**Record excerpts**
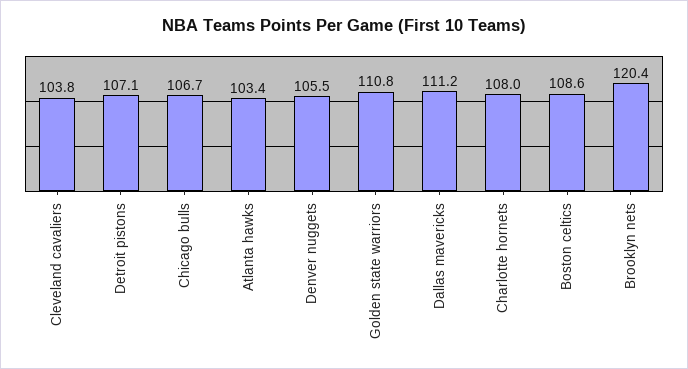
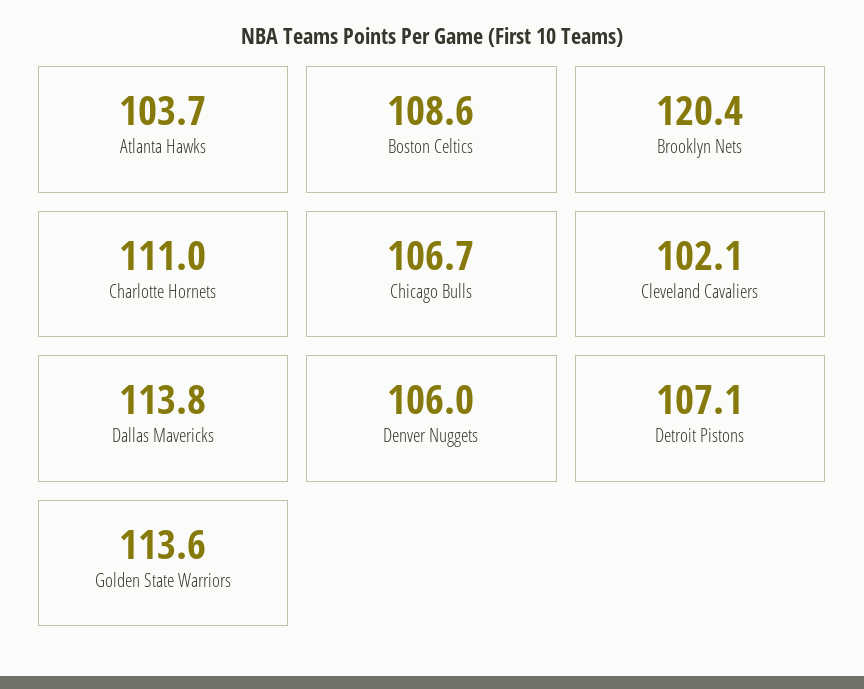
Cleveland cavaliers: 103.8 -> 102.1
Atlanta hawks: 103.4 -> 103.7
Denver nuggets: 105.5 -> 106
Golden state warriors: 110.8 -> 113.6
Dallas mavericks: 111.2 -> 113.8
Charlotte hornets: 108 -> 111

**Task brief**
The records above must be output exactly, except for the pictures.

**Finished task**
Cleveland cavaliers: 103.8 -> 102.1
Atlanta hawks: 103.4 -> 103.7
Denver nuggets: 105.5 -> 106
Golden state warriors: 110.8 -> 113.6
Dallas mavericks: 111.2 -> 113.8
Charlotte hornets: 108 -> 111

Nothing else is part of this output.